Task to complete
Only the text carries over: repeat the records exactly and drop the images.

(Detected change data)
◆ ◆ ◆ ◆ ◆

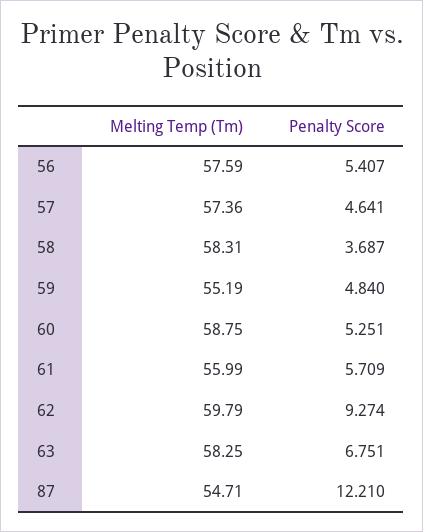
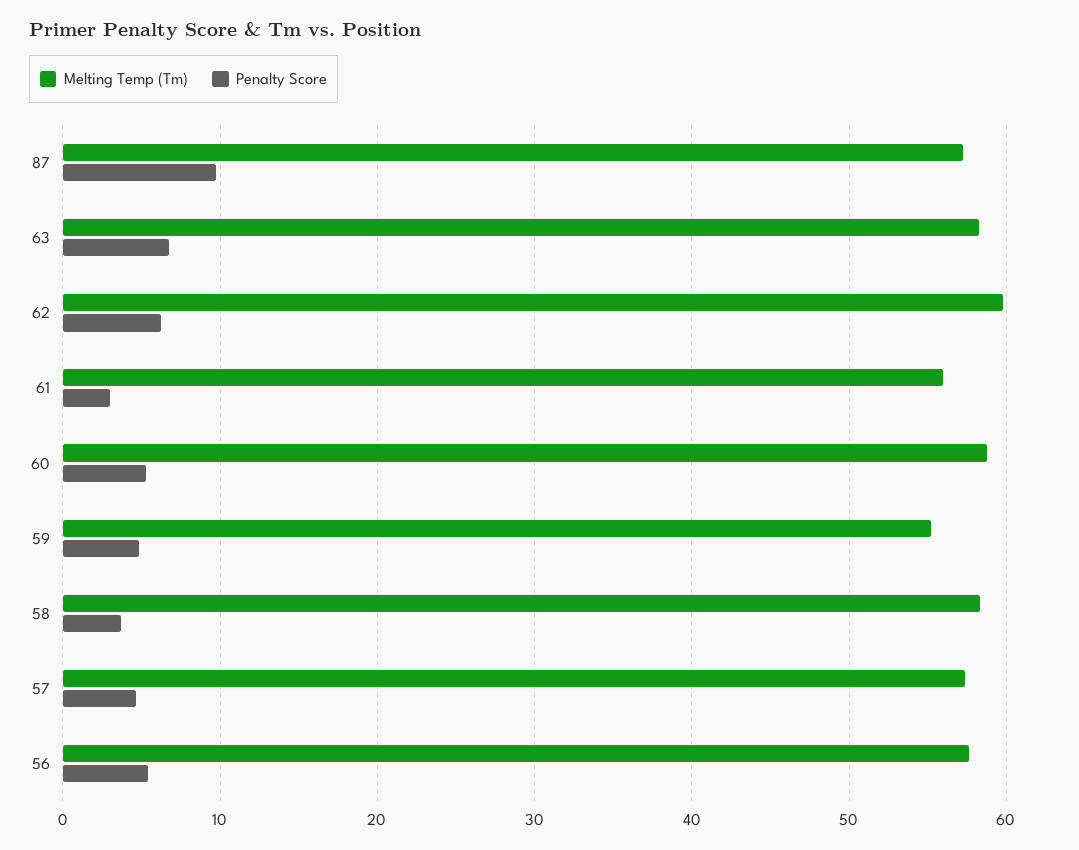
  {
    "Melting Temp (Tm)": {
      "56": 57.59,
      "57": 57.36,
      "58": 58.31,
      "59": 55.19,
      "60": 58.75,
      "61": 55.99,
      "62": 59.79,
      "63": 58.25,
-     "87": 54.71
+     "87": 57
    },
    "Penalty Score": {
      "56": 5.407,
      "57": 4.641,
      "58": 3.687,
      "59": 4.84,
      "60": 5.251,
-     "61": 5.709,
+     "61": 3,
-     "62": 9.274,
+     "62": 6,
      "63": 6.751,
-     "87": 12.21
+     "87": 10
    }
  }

◆ ◆ ◆ ◆ ◆

Answer space
  {
    "Melting Temp (Tm)": {
      "56": 57.59,
      "57": 57.36,
      "58": 58.31,
      "59": 55.19,
      "60": 58.75,
      "61": 55.99,
      "62": 59.79,
      "63": 58.25,
-     "87": 54.71
+     "87": 57
    },
    "Penalty Score": {
      "56": 5.407,
      "57": 4.641,
      "58": 3.687,
      "59": 4.84,
      "60": 5.251,
-     "61": 5.709,
+     "61": 3,
-     "62": 9.274,
+     "62": 6,
      "63": 6.751,
-     "87": 12.21
+     "87": 10
    }
  }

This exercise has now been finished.